Vom Rückenschmerz zur Rekordquote

Vakuum-Schlauchheber FIPALIFTmax definiert das Sackhandling neu

Über 100 Säcke am Tag, jeder 25 kg schwer, von Hand vom Palettenstapel zu den Mischbehältern bewegt.
Für ein Unternehmen aus der Spritzgusstechnik war das jahrelang Alltag.
Der Kunde wollte seine Prozesslandschaft nicht nur verbessern, sondern mit unserem Vakuum-Schlauchheber FIPALIFTmax spürbar sicherer und produktiver gestalten.

Herausforderung

Die tägliche Handhabung von Schüttgütern in Sackform sorgte in der Logistik und Produktion für erhebliche betriebliche Engpässe. Der hohe manuelle Kraftaufwand beim Umsetzen der Säcke, sowohl beim Beladen der Mischbehälter als auch beim Kommissionieren für den Warenausgang, führte zu einer übermäßigen körperlichen Belastung der Mitarbeitenden.

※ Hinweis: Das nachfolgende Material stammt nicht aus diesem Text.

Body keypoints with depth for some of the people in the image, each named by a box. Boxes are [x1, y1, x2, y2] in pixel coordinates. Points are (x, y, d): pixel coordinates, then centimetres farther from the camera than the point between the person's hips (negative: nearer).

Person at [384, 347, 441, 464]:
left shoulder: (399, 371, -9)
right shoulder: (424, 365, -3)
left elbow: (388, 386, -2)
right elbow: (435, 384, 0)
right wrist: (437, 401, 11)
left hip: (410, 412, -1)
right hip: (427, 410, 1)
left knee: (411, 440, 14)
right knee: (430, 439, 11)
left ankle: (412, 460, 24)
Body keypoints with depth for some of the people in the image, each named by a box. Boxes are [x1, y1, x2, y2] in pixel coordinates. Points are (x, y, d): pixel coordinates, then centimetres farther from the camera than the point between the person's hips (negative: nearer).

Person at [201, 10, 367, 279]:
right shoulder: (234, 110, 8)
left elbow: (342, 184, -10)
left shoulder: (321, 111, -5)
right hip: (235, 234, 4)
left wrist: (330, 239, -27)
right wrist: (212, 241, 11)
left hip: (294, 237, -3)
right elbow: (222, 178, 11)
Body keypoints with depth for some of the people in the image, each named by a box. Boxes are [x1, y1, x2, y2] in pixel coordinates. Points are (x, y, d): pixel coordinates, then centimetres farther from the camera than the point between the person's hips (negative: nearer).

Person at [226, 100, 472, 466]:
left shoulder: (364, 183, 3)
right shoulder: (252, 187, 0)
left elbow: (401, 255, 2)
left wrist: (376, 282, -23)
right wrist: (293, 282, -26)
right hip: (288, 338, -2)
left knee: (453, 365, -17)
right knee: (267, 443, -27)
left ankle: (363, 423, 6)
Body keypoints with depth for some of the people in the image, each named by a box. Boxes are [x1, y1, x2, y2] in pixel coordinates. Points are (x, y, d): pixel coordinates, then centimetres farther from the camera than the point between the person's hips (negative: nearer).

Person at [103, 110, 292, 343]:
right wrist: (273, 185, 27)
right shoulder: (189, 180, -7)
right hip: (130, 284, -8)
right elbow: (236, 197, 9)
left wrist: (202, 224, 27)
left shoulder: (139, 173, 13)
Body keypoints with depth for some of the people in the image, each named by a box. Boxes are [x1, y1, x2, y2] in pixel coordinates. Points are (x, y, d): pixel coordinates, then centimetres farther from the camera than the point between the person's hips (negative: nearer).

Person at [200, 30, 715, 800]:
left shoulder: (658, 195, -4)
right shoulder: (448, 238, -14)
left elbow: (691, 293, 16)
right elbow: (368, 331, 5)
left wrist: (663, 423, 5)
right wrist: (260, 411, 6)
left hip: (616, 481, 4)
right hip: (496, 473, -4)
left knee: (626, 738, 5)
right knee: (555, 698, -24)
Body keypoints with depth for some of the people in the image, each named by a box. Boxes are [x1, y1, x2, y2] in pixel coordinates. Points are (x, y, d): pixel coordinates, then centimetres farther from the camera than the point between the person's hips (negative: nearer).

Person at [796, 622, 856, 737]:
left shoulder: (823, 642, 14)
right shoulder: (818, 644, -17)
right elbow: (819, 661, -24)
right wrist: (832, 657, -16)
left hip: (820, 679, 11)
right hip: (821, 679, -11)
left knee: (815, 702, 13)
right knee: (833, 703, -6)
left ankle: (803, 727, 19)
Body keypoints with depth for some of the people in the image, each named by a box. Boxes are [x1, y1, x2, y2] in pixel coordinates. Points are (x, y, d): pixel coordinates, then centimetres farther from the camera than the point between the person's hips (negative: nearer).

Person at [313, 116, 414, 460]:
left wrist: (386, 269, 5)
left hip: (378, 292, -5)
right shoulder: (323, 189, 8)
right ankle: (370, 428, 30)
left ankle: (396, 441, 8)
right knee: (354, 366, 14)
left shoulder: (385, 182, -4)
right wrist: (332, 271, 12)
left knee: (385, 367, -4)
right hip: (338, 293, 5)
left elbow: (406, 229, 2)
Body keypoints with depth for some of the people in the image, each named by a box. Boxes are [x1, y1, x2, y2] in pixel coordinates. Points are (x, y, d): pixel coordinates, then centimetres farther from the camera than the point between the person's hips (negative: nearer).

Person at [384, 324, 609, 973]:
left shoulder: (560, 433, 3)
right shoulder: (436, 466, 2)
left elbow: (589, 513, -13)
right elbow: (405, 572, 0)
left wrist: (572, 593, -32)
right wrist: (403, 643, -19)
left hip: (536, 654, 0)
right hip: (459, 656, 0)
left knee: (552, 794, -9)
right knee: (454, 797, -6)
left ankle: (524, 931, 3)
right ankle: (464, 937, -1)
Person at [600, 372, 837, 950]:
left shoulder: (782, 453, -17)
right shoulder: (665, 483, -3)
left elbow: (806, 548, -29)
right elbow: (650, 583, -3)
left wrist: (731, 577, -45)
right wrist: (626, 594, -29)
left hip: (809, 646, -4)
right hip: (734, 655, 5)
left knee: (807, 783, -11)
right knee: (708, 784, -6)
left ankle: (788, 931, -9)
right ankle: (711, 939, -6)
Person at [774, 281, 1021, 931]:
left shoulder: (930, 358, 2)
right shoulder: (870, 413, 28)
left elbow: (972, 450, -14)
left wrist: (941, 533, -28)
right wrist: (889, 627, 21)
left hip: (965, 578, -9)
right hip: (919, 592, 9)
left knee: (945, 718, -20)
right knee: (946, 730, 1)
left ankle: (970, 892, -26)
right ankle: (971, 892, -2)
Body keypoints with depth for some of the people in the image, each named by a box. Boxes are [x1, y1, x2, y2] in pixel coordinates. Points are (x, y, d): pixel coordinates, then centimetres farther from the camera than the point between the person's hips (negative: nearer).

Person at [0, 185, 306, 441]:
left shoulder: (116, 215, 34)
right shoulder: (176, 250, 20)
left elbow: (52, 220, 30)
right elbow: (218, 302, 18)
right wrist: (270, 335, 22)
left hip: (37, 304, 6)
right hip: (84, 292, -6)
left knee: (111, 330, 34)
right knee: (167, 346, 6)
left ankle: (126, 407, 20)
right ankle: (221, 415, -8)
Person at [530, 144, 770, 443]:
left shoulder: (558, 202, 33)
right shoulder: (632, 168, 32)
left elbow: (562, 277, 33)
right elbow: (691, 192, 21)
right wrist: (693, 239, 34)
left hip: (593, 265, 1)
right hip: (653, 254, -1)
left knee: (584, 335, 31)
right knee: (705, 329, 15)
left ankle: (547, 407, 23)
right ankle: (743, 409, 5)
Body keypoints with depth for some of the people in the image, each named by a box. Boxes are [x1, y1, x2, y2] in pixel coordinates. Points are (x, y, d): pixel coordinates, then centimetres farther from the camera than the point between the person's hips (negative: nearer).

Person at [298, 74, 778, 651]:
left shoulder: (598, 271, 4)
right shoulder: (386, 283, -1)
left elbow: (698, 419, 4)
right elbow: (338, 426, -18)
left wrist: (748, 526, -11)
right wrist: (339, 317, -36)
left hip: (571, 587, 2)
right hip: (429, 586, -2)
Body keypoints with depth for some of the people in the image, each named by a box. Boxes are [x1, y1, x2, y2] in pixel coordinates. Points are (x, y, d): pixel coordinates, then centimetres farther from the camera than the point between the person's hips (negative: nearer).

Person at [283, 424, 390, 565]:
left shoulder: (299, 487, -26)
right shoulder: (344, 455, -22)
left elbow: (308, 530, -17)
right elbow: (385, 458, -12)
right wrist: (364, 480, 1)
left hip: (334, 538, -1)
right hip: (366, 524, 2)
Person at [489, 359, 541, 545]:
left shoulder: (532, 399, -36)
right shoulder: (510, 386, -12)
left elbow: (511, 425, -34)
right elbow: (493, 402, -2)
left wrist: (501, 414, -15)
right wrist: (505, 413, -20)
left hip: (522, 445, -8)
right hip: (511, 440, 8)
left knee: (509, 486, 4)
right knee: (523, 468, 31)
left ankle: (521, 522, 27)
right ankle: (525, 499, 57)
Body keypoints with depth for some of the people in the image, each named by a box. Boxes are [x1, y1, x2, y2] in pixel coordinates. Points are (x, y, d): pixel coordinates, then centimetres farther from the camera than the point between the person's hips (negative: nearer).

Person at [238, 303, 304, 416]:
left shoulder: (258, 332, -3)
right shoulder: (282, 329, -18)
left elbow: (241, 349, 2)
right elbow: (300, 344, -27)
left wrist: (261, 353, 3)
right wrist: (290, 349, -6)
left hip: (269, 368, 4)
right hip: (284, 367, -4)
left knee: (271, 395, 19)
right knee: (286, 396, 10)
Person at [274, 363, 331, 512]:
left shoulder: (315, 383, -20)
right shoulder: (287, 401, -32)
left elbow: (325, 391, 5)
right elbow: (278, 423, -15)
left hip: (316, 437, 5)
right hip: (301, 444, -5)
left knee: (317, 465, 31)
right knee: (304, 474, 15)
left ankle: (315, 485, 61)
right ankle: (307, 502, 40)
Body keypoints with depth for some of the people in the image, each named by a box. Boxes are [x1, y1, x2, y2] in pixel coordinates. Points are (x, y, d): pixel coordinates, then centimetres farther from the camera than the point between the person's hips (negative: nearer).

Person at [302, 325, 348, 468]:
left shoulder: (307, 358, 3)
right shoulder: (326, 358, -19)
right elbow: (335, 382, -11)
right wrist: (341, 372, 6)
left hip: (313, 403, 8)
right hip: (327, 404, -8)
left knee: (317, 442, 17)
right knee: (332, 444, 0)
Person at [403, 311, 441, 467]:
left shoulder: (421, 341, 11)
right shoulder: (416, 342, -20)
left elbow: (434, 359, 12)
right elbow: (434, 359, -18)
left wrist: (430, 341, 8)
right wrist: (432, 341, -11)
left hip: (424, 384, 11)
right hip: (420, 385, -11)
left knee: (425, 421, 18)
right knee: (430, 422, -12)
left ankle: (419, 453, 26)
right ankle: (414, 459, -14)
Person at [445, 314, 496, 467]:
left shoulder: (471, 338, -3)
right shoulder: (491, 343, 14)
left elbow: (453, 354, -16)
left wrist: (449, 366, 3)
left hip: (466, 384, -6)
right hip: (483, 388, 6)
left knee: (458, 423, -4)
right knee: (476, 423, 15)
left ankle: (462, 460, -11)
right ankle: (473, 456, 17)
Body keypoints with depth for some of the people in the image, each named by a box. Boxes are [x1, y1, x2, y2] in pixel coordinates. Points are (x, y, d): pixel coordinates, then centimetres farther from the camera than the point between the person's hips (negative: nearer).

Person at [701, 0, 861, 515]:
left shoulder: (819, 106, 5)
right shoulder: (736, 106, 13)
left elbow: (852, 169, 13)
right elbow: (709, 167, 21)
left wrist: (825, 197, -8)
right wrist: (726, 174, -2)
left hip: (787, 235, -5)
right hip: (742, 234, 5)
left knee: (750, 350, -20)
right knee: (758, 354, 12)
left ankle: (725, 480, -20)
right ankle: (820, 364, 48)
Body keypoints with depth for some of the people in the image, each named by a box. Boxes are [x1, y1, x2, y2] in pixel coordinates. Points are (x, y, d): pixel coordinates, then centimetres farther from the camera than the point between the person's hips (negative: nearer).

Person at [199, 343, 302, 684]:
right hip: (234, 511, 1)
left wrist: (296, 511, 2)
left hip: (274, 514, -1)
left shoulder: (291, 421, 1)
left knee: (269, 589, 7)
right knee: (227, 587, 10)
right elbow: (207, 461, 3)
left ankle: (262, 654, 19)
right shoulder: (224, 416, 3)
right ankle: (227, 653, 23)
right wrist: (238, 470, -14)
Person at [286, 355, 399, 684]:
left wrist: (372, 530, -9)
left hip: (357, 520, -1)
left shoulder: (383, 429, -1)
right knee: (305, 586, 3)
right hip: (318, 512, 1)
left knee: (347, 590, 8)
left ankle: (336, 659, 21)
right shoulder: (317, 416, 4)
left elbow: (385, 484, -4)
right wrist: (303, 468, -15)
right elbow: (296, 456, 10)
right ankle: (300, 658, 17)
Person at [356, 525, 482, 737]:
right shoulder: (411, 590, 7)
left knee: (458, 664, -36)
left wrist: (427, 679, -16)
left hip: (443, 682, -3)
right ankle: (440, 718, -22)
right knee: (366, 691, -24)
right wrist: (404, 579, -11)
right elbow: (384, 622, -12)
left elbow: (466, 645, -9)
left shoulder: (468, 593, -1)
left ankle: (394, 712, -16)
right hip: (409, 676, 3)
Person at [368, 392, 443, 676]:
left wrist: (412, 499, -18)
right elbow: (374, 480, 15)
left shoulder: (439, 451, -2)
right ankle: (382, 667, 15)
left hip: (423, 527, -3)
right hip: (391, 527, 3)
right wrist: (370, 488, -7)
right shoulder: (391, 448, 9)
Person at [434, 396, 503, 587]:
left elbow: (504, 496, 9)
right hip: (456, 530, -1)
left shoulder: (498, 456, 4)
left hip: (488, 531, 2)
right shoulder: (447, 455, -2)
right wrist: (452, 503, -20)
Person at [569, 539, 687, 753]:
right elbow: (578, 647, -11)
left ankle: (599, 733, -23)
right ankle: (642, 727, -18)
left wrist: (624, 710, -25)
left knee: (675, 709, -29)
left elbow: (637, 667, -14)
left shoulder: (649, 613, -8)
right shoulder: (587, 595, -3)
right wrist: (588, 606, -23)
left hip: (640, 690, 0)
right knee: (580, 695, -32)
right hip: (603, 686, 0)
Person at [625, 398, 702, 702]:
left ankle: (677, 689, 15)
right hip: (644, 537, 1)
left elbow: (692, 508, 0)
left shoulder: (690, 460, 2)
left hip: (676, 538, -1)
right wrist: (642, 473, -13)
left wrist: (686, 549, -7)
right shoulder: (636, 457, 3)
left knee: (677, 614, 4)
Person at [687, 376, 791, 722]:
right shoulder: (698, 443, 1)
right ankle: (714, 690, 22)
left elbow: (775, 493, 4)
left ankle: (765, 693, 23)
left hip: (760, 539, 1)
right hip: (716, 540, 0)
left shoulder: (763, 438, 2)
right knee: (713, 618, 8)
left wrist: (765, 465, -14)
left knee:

In der Folge häuften sich Rückenverletzungen, die Durchlaufzeiten verlängerten sich und krankheitsbedingte Ausfälle stiegen spürbar an. Natürlich mit direkten Auswirkungen auf Betriebskosten und Effizienz.

Lösung

Wir durften das Unternehmen beraten und man entschied sich für unseren Vakuum-Schlauchheber FIPALIFTmax. Entsprechend wurde die Handhabung dauerhaft verlagert von manueller Kraftanstrengung zu semi-automatisierten, präzisen Handling. Über einen einzigen, intuitiv bedienbaren Steuergriff lassen sich seither selbst die schwersten Sackwaren mühelos anheben, bewegen und positionieren und dabei ohne nennenswerte körperliche Belastung für die Mitarbeitenden.

Ergebnis

Die Umstellung wirkte sich unmittelbar und messbar auf Produktivität, Arbeitssicherheit und Wirtschaftlichkeit aus:

  • +31 % schnellere Zyklusraten – die Palettierzeiten haben sich nahezu halbiert
  • -58 % weniger arbeitsbedingte Verletzungen
  • +14 % Kapitalrendite
  • -26 % geringere Wartungskosten
  • Wesentlich höhere Motivation im Team

Besonders bemerkenswert: Die Investition amortisierte sich innerhalb eines Jahres vollständig, durch Zeitersparnis und spürbar geringere gesundheitsbedingte Folgekosten. Der deutliche Rückgang krankheitsbedingter Fehlzeiten zeigt zudem, wie eng Ergonomie und Personalstabilität zusammenhängen.